I won't go into the film's ending, but if you're not near tears then, you might want to check your pulse to see if you still have one.
Most of the cast has been together so long -- the play opened in 1994 -- that they're beyond ensemble playing. Yet Alexander, the only one new to the company, fits right in in the crowd-pleasing role of Buzz, the teddy-bearish man who buries thoughts about his own impending doom in his passion for musical comedy.
He could have been merely a clown. At one point he comes out dressed in red heels, heart-shaped sunglasses and an apron, and urges his friends to put on tutus for a romp through Swan Lake at an AIDS benefit.
But McNally and Alexander get below the surface to make him a man of undiscovered passions and anxieties, and great needs. It's heady stuff.
Surprises, despite stereotypes
Joe Mantello, who directed for the stage, opens up the film without losing the thrust of the story. The nice thing about McNally's script is that although some characters are stereotypes, they still aren't always what you might expect.
Thus Brown grad Randy Becker's Puerto Rican dancer, the object of everyone's desires, doesn't make Ramon the flamboyant male version of Charo that one might have feared, but a young man of fire, yet with sensitive feelings. He's the one who rails at the men that they must first learn to love themselves before they can love someone else.
John Benjamin Hickey's Arthur hides his insecurities and frustrations in anger and proves to be a frightened man who tries to make amends for his outspokenness. Stephen Spinella is his 14-year partner, who may be at the end of his rope in trying to accommodate his lover's moodiness.
Stephen Bogardus is the host, an aging choreographer who fears he might have lost his talent and who must reassess feelings about his lover when his trust is shattered. Justin Kirk is the blind character, who could have been just an object of sympathy, but shows his human frailty when he's tempted from a longterm relationship by passing passion.
They're all very good, though towering over them is John Glover in his Tony-winning Jekyll-Hyde roles of twins John and James Jeckyll.
John's sin is that he hasn't learned how to love, although briefly he had flings with two of the others.

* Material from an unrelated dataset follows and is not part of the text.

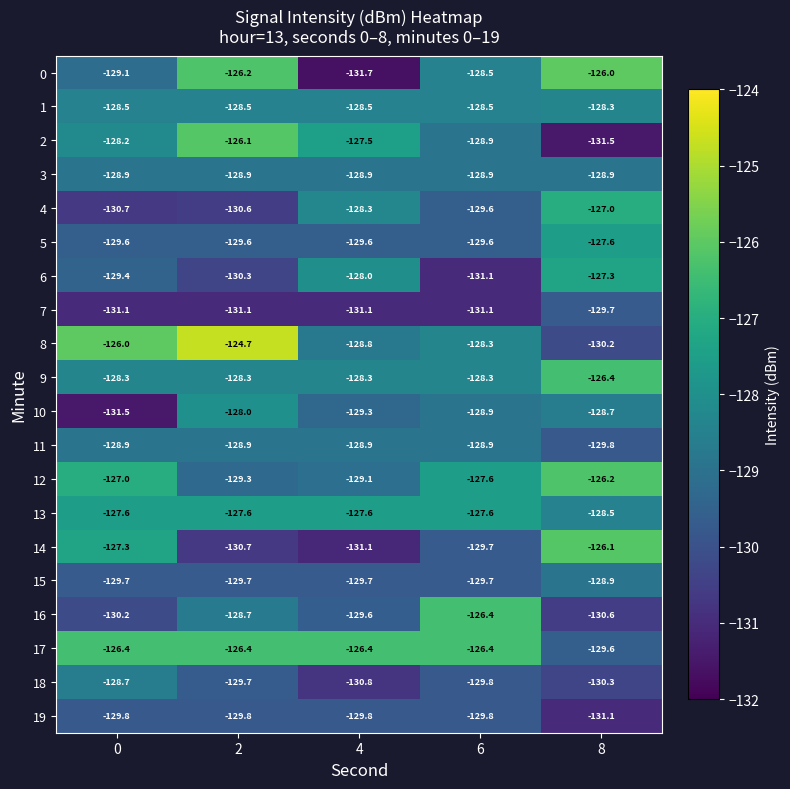

What is the smallest value displayed?

-131.7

He's one of those sure-they're-superior types who is a master of put-down, but who seems sad when we learn how his feelings are caught up in his first sexual experience.
His flip-side twin brother James is kind and unassuming and tries to make connections to the others. He even finds love, almost too late. Glover creates two very distinct personalities, making us feel very differently about each.
Despite all the plot's givens, Love! Valour! Compassion! doesn't always wind up where you thought it would. And that's the best thing of all.